But, back to the point.....(happy to talk about love, life, divorce and what is or isn't allowed around here...but don't wanna on this guy's dime)
I think you've got two different questions to answer before this conversation happens. The first is "what do I tell her" and the other is "how do I tell her." Two different things. What you tell her should be honest. I have to believe that's always best.
But it's just as important to tell her gently. And what the hell do I mean by that? Allow me to illustrate with an example from my family (one of the things a big, complicated soap opera of a family is useful for):
My Dad's second marriage was ending. It needed to end. Counciling wasn't gonna help. Trying harder wasn't going to help. These two people were making each other miserable....maybe they should never have gotten married, but that was beside the point. They definately needed to get divorced. But my step-monster was a hateful kinda person. She wanted to hurt my father on her way out the door....don't know why....but she did it. And she did it with a version of the truth. I won't include all of it, but he really had been better not knowing all the things she'd done in the time they'd been together. The one thing that strikes me as relevant here is that she told him she'd never been faithful in all the time they'd been maried. 10 years, and she'd always had something on the side.

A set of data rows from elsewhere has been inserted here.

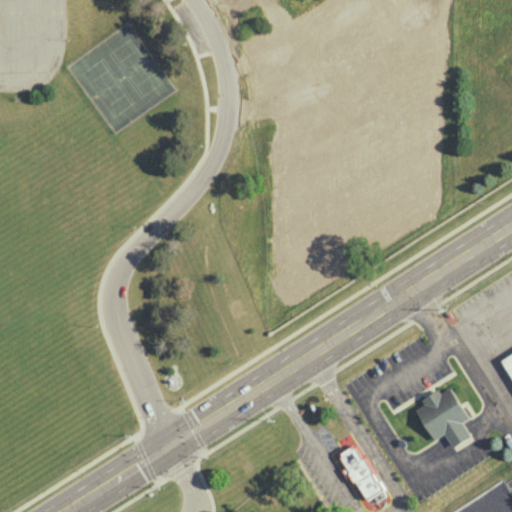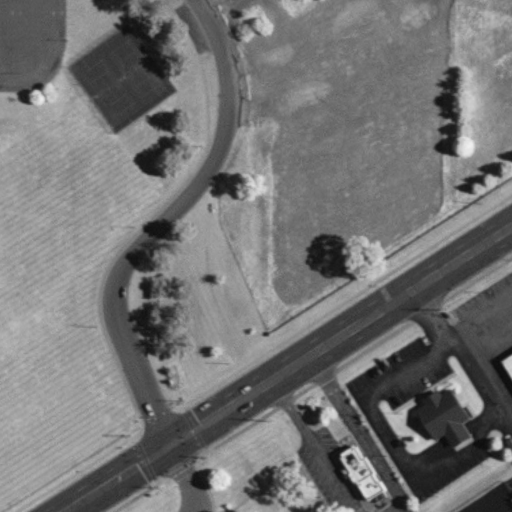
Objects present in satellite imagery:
road: (417, 4)
road: (13, 41)
parking lot: (29, 44)
road: (299, 44)
road: (51, 61)
park: (135, 69)
park: (107, 89)
road: (371, 139)
road: (332, 164)
road: (160, 221)
road: (359, 234)
road: (340, 336)
building: (508, 358)
road: (463, 361)
building: (508, 366)
road: (371, 407)
building: (445, 415)
building: (445, 419)
traffic signals: (169, 446)
road: (182, 469)
road: (115, 479)
road: (192, 502)
road: (389, 508)
building: (502, 510)
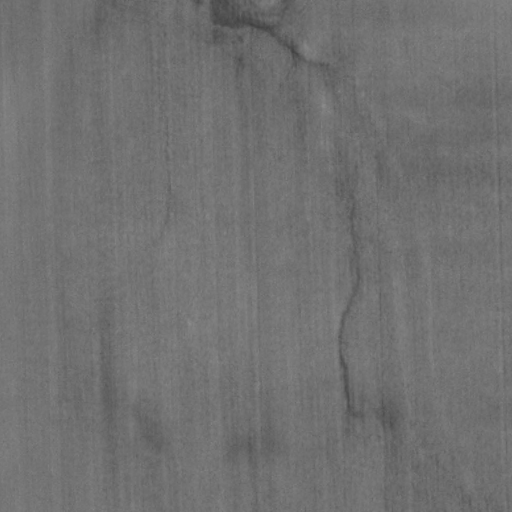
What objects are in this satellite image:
crop: (255, 255)
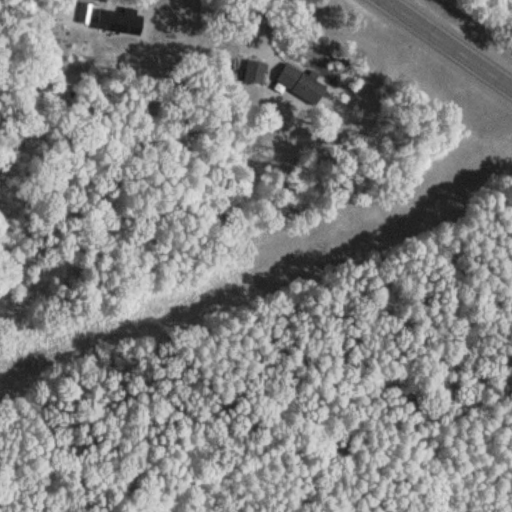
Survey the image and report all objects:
road: (447, 44)
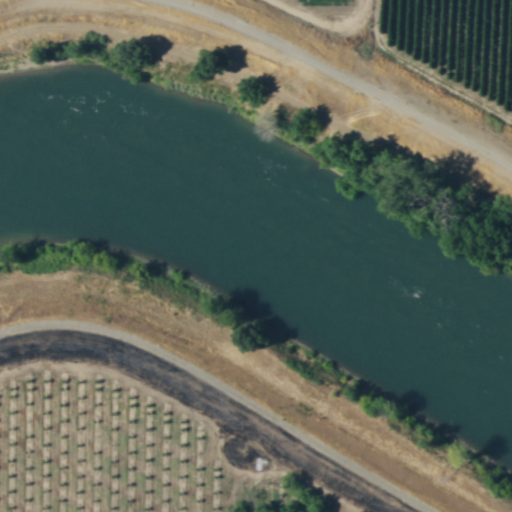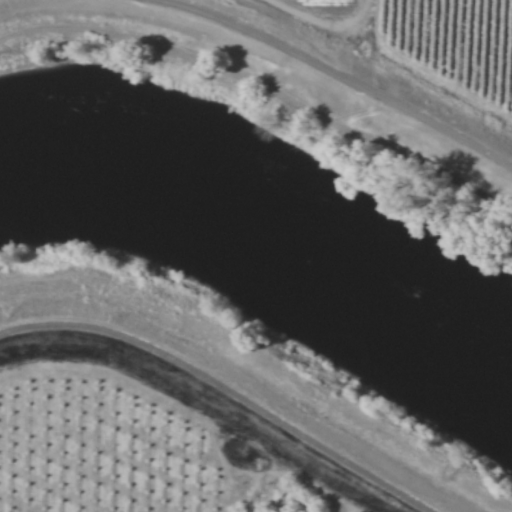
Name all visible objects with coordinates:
road: (343, 78)
river: (261, 246)
road: (205, 395)
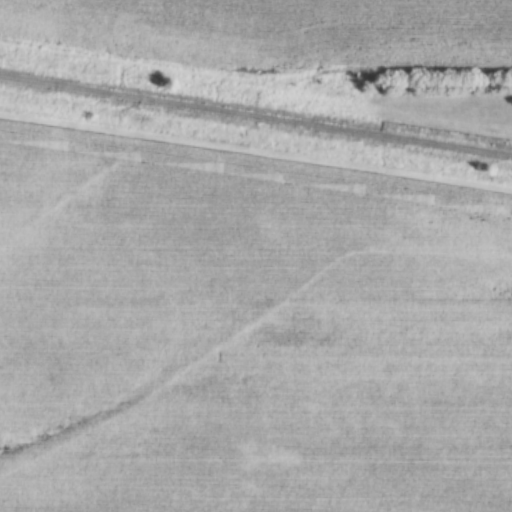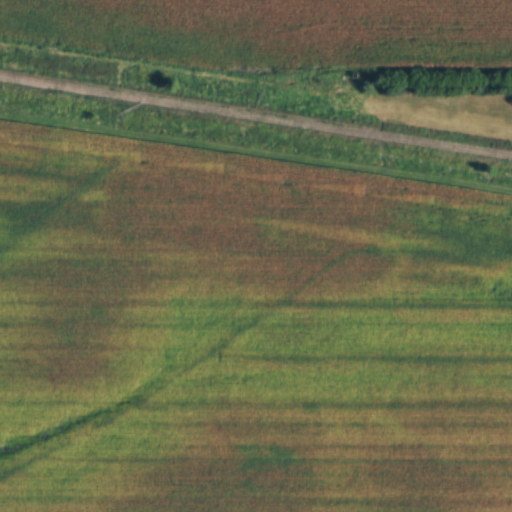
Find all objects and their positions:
railway: (256, 127)
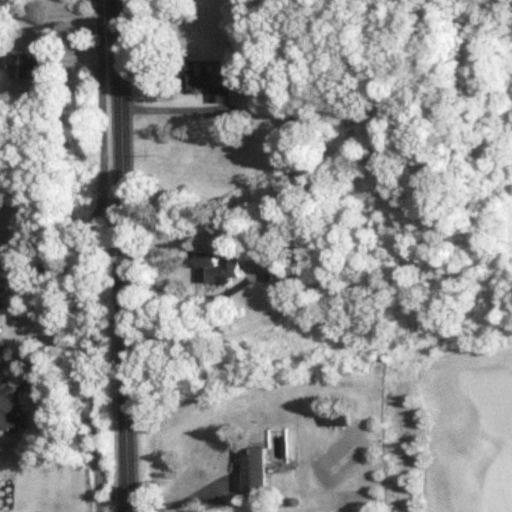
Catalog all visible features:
building: (28, 67)
building: (205, 85)
road: (170, 109)
building: (385, 171)
road: (91, 255)
road: (120, 255)
building: (219, 269)
building: (276, 270)
park: (465, 271)
building: (10, 407)
building: (338, 419)
building: (254, 470)
road: (179, 499)
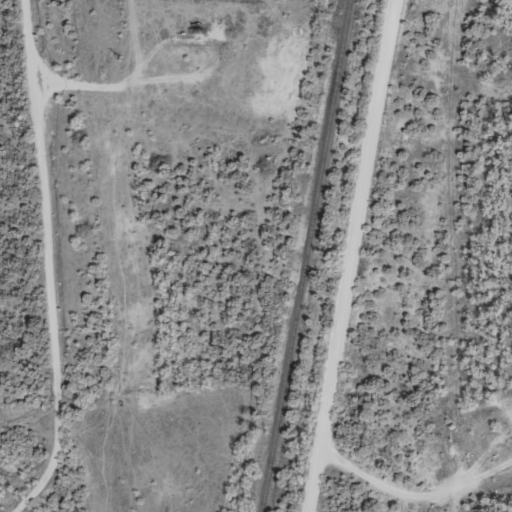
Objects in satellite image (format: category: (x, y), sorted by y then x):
road: (35, 244)
railway: (300, 256)
road: (375, 257)
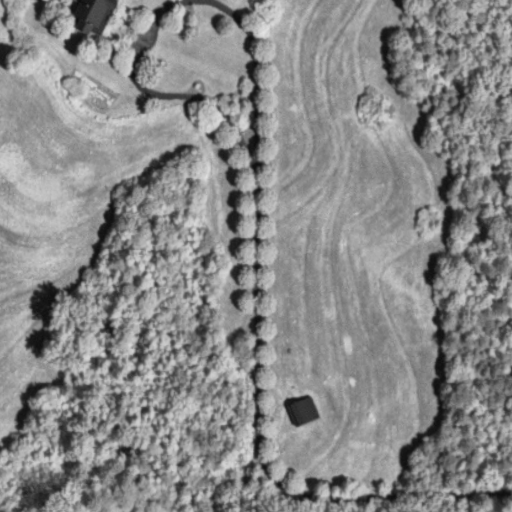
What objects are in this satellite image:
building: (92, 17)
road: (256, 207)
building: (302, 412)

She said it to hurt him. And it did. It devistated him. And it was true. I don't think it had to be said. I think she owed it to him to let him know she was moving in with someone else....but not that he was better in bed, made her feel wonderful, made her feel the time she spend with Dad was wasted life. She could have chosen to keep the details to herself.
So I agree with all and sundry above...if this has to happen (and I'm not going one way or the other on that one)....it has to be honest. But you owe this woman more than that. You owe her gentleness. While you can't lie about the fact that you're suddenly going to be involved with another woman (especially as you have, if I remember rightly, kids from the previous relationship), don't make that the centerpoint of your departure. It shouldn't be, if it's just highlighted what were already fatal flaws.
Don't get me wrong, there's no way to do this without hurting her. Unless she's secretly been looking for a way to tell you the same thing, you're gonna hurt her. Insofar as hurting people is bad, you're gonna be the bad guy. But if you're convinced that it has to be done, then you have to look on it as surgury rather than assault. Do as little harm as necessary. If the point is that you want to be the best person/father you can be, and that you can't be that in this marriage...tell her that. It's not a judgement of her, you're not saying she's a bad person, it's just not working out. If you have to do it, then be a man about it. Take your hits. Deal with the fact that she's gonna be angry. Deal with the fact that she may have every right to be angry at you. Don't rise to it. Just weather the storm until it comes time to deal with the details. If you've got kids together, you're always going to be a part of each other's lives...like it or not. It's better for everyone, especially the kids, if the break can be kept from getting ugly and personally hurtful.
I've had a child's eye view of many divorces, one way and another. And while I don't regret any one of them, I do believe divorce is necessary for a lot of different reasons...including incompatability, I appreciate fully that some are worse than others. And what yours will be like will depend a lot on how you handle this first step.
Peace to you and yours, however you wind up handling it.